DESCRIPTION OF THE TASK: From the line holding "person walking, 2104" through the line holding "iron lattice tower | 75.44" below, write out every line exactly; include both of those lines and drop the pictures.

SUPPLIED RECORDS:

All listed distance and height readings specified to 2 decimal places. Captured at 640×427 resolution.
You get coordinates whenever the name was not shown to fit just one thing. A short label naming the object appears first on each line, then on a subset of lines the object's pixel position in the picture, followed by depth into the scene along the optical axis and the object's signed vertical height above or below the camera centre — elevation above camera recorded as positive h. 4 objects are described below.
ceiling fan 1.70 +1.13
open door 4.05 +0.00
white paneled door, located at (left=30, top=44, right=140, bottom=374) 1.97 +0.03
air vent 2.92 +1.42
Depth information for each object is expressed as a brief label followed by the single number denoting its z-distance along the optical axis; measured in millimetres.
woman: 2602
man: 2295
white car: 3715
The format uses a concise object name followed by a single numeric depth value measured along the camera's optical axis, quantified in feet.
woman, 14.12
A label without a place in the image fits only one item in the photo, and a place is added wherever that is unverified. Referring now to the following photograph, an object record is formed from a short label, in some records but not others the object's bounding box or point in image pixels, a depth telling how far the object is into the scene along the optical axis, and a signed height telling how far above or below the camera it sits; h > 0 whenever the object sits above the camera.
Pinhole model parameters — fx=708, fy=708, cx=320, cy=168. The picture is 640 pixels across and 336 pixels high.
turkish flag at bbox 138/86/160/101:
* * *
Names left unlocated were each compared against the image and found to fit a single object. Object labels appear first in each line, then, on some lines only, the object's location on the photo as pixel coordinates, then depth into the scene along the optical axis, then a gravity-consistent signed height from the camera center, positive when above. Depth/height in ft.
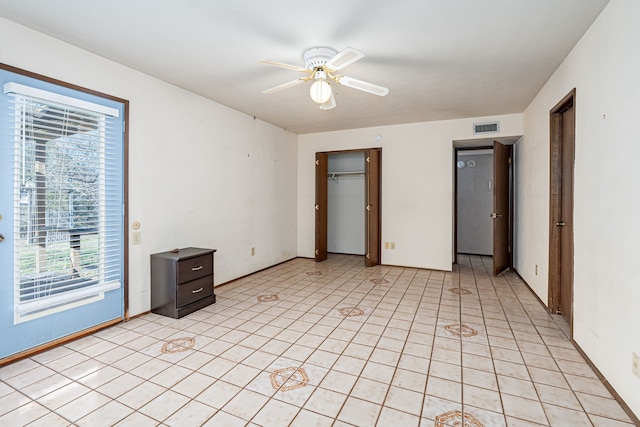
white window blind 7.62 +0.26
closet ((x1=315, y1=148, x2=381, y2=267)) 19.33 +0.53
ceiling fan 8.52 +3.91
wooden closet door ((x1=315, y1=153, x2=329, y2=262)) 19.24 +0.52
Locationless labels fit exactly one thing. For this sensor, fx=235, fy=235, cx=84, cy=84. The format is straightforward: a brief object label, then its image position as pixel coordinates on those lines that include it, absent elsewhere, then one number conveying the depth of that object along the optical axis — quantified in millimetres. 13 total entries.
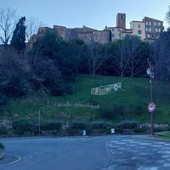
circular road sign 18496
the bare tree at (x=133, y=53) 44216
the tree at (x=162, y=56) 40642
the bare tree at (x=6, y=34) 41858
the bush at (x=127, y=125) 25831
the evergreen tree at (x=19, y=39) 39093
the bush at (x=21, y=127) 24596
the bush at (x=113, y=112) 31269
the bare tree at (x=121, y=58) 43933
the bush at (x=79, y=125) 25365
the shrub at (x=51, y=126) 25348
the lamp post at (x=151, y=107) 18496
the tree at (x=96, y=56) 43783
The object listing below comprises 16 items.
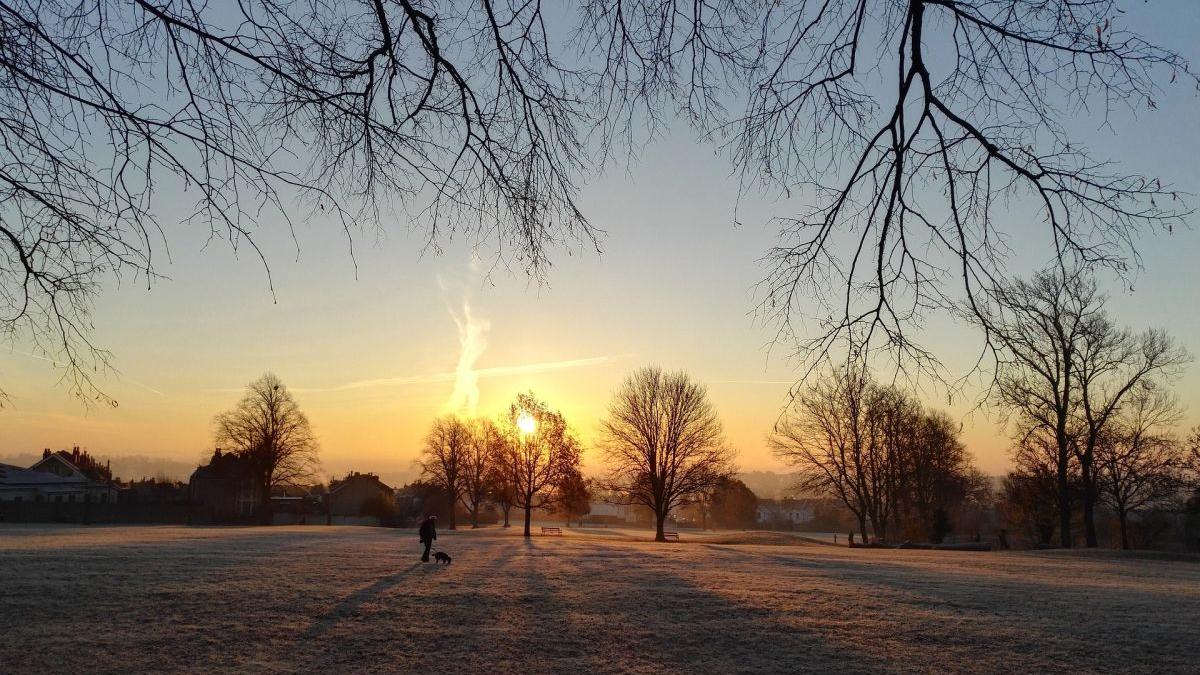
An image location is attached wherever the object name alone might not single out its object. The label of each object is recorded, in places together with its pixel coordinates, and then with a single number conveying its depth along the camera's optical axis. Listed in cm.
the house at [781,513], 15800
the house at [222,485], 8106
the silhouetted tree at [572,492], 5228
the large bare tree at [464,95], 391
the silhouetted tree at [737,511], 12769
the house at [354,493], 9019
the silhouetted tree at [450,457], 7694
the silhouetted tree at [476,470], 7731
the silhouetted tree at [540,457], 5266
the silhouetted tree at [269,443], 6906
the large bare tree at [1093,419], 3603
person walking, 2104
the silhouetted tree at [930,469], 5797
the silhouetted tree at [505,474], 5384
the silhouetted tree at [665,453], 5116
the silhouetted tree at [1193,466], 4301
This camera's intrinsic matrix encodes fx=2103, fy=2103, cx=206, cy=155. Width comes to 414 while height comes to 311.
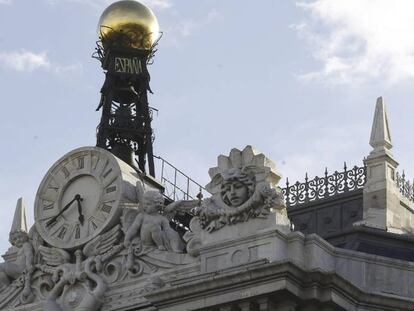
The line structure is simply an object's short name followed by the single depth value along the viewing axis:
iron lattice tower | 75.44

WRITTEN ANSWER:
person walking, 2104
the silhouetted tree at [930,469], 5797
the silhouetted tree at [505,474], 5384
the silhouetted tree at [665,453], 5116
the silhouetted tree at [1193,466], 4301
This camera's intrinsic matrix encodes fx=2103, fy=2103, cx=206, cy=155. Width comes to 414 while height comes to 311.
The line structure is simply an object's short name followed by the single depth value along the viewing axis:
iron lattice tower | 75.44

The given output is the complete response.